● Document extract:

★ ★ ★

2.3. Test Subject of Field Test

We selected tunnels with the same sky rate, design speed, and east–west orientation as test subjects. After the investigation of highway tunnels in Chongqing and Sichuan Province, except for highways or expressways, which are inconvenient for field testing, six tunnels were selected as the research object: Youyi Tunnel, Tiangangtang Tunnel, Longquanshan No. 1 Tunnel, Longquanshan No. 2 Tunnel, Tongmao Tunnel (Northwest and due East). Detailed parameters of the tunnels are shown in

Table 1. Related parameters of tunnels.

Tunnel	Orientation	% of Sky	Design Speed	Stopping Sight Distance	Portal Form	Weather	Season
Youyi Tunnel	North by West 82°	0%	40 km/h	26 m	End Wall	Sunny	Summer
Tiangongtang Tunnel	Due East	0%	40 km/h	26 m	Slanting Cut	Cloudy	Summer
Longquanshan No. 1 Tunnel	Due West	0%	60 km/h	56 m	Slanting Cut	Cloudy	Summer
Longquanshan No. 2 Tunnel	North by West 70°	0%	60 km/h	56 m	Slanting Cut	Cloudy	Summer
Tongmao Tunnel (Northwest)	North by West 70°	0%	80 km/h	100 m	Slanting Cut	Cloudy	Winter
Tongmao Tunnel (Due East)	Due East	0%	80 km/h	100 m	End Wall	Sunny	Winter
Tiangongtang Tunnel	North by West 82°	0%	40 km/h	26 m	End Wall	Sunny	Summer

.

3. Results

3.1. Time-Varying Characteristics of L₂₀(S) in Due East Oriented Road Tunnel

Field tests were carried out on the two east oriented tunnels in Table 1, respectively. The test data were processed, and the results are shown in Figure 3 and Figure 4. The measured luminance L₂₀(S) outside the portal of the east oriented tunnel has the maximum value in the morning. In summer and winter, the overall trend of the luminance value outside the east oriented tunnel is first increased and then decreased, and the maximum value appears at about 11:00 p.m. In the morning, the access zone of the east oriented tunnel is directly exposed to sunlight, resulting in greater luminance outside the tunnel, which also exacerbates the difference in luminance inside and outside the tunnel. Previous studies also believed that excessive luminance difference readily affects the driver’s visual judgment, thus affecting driving safety.

3.2. Time-Varying Characteristics of L₂₀(S) in Due West Oriented Road Tunnel

Field tests were carried out on the remaining four tunnels. The test data were processed, and the results can be seen in Figure 5, Figure 6, Figure 7 and Figure 8. The measured luminance L₂₀(S) outside the portal of the west oriented tunnel has the maximum value in the afternoon. In summer and winter, the brightness value outside the west portal of the tunnel increases first and then decreases and reaches its maximum value from 14:00 p.m. to 16:00 p.m. in the afternoon. Due to the direct sunlight, the luminance outside the tunnel is large and the difference between the luminance inside and outside the tunnel is intensified. Correspondingly, it will also affect safe driving in the access zone.

★ ★ ★

● Written task:
Extend the passage on tunnel portal luminance, starting after its final sentence. The records that come next have no connection to the passage on tunnel portal luminance.

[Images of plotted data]
★ ★ ★

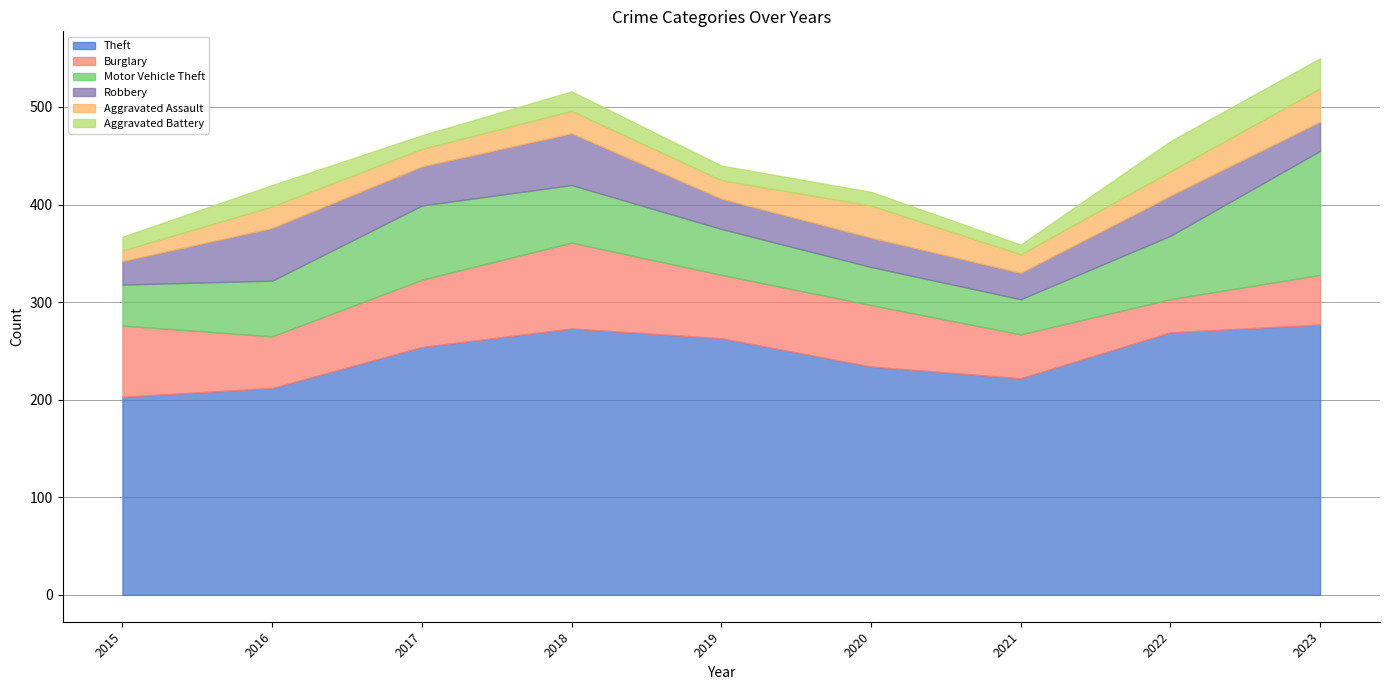

Read the Motor Vehicle Theft value at 2018, to the nearest 10.

60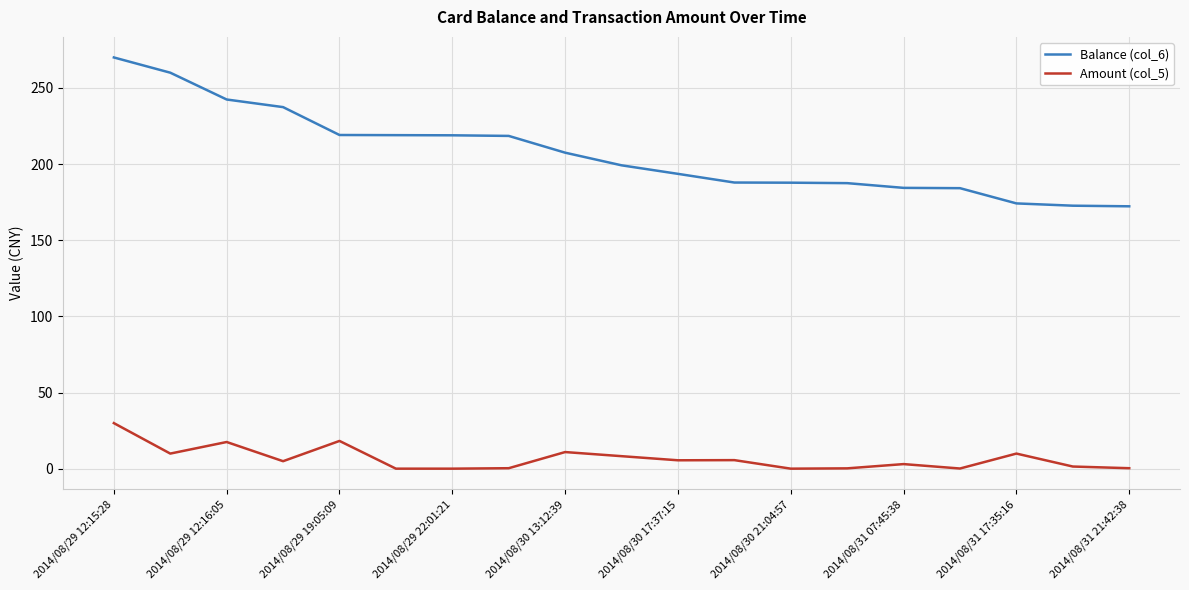

Is this an area chart (filled region under the line)?

No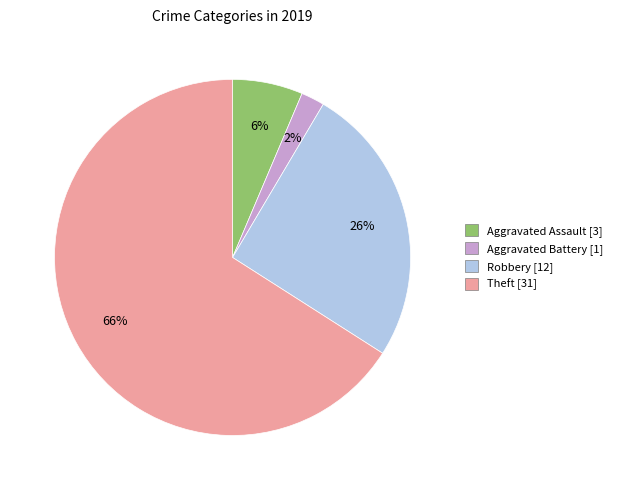

To the nearest percent, what is the average slice percentage?

25%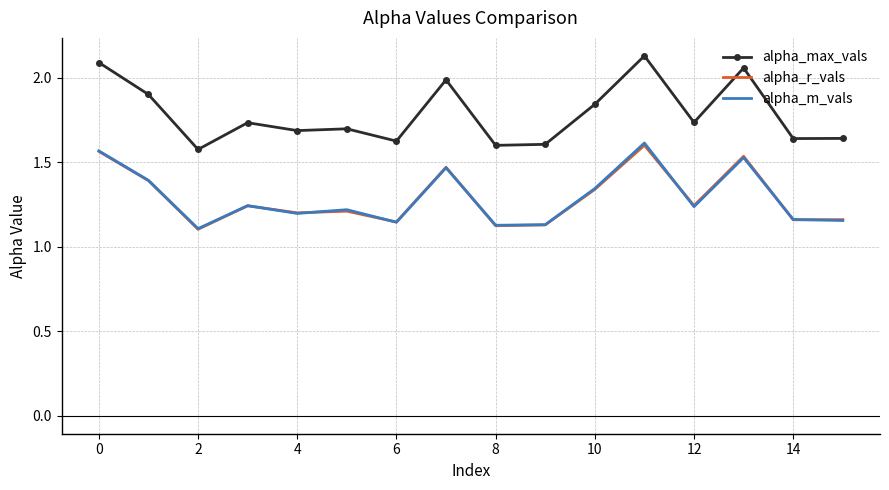

Which series has the widest spread of values?

alpha_max_vals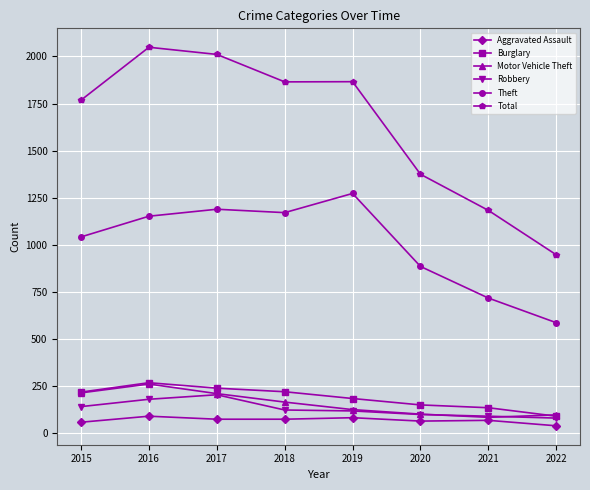

What is the maximum value shown in the chart?

2049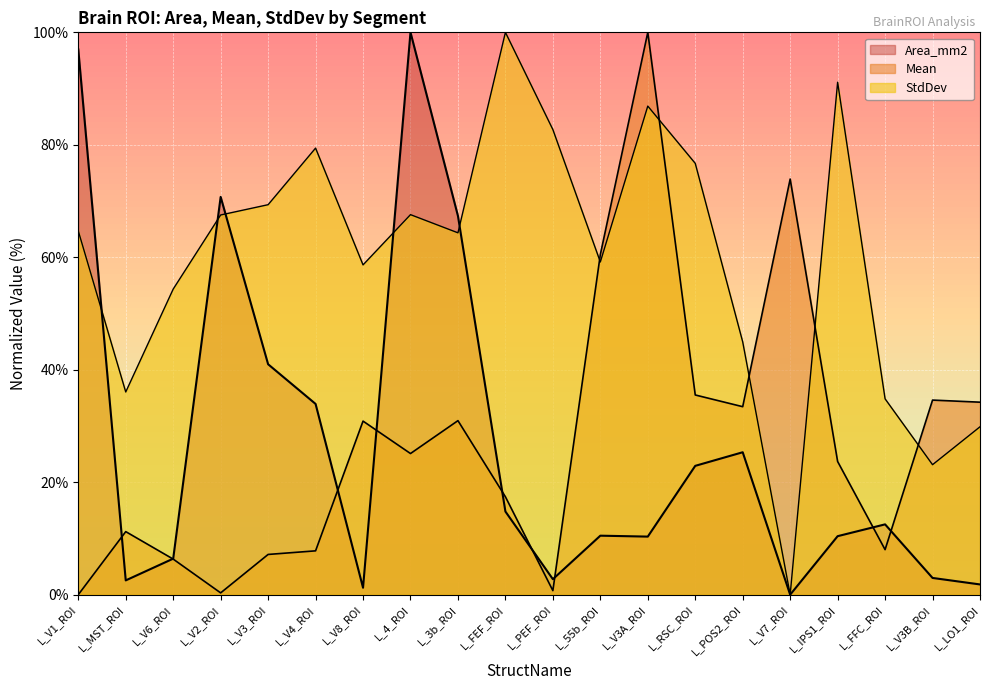

What position from the right is L_MST_ROI?

19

★ ★ ★

● Response to this exercise:
Due to the limitations of the test conditions, although Youyi Tunnel, Longquanshan No. 2 Tunnel and Tongmao Tunnel (Northwest) are not in absolute due west orientation, they are very close to the due west orientation (deviations of 8°, 20°, and 20°, respectively), so they have little impact on the analysis results. In addition, the glare phenomenon and time-varying characteristics are discussed in this paper to explore the law of change, so the absolute value does not have much influence on the study.

3.3. Contribution Ratio of the Luminance of the East–West Oriented Tunnel

From the above two sections, the access zone of the east oriented tunnel and the west has more sunlight and luminance outside the tunnel during the morning and afternoon periods, respectively. According to the definition of glare, when the difference of luminance distribution outside the tunnel is too large, uncomfortable glare readily appears in the tunnel access zone. The luminance contribution ratio of landscape environment factors outside the tunnel within the 20° field of view is introduced to quantify the difference of luminance inside and outside the tunnel near the section. That is, the relationship between the external luminance value and the area percentage product value in the 20° field of view and the total luminance L₂₀(S) value in the 20° field of view makes the difference comparison of external luminance more intuitive. Among them, the environmental elements in the 20° field of view are mainly composed of three aspects: tunnel entrance, surroundings outside the tunnel, and road surface outside the tunnel. It is considered that the surroundings outside the east–west oriented tunnel are irradiated by sunlight to form an indirect glare light source, which causes an uncomfortable glare phenomenon. Therefore, the luminance of the surroundings outside the tunnel and the road surface is quantified as the indirect glare light-source luminance, and the luminance of the surroundings inside the tunnel is quantified as the glare background luminance. Then, the variation law of luminance difference outside the tunnel is analyzed to provide reference for the glare caused by indirect glare sources outside the tunnel. Figure 9 and Figure 10 are the trend graphs of luminance values changing with time in the road tunnel facing due east and due west, respectively. Figure 11, Figure 12 and Figure 13 show the difference of the environmental contribution ratio between the inside and outside of the tunnel in the access zone of the east–west oriented road tunnel.

As can be seen from Figure 9, the luminance in the access zone of the due east-oriented tunnel varies from 13 to 50 cd/m², and the luminance remains low compared with the luminance outside the tunnel. As can be seen from Figure 10, the luminance inside the access zone of the due west-oriented tunnel varies from 1.4 to 160 cd/m², and its value is still low compared with the luminance outside the tunnel.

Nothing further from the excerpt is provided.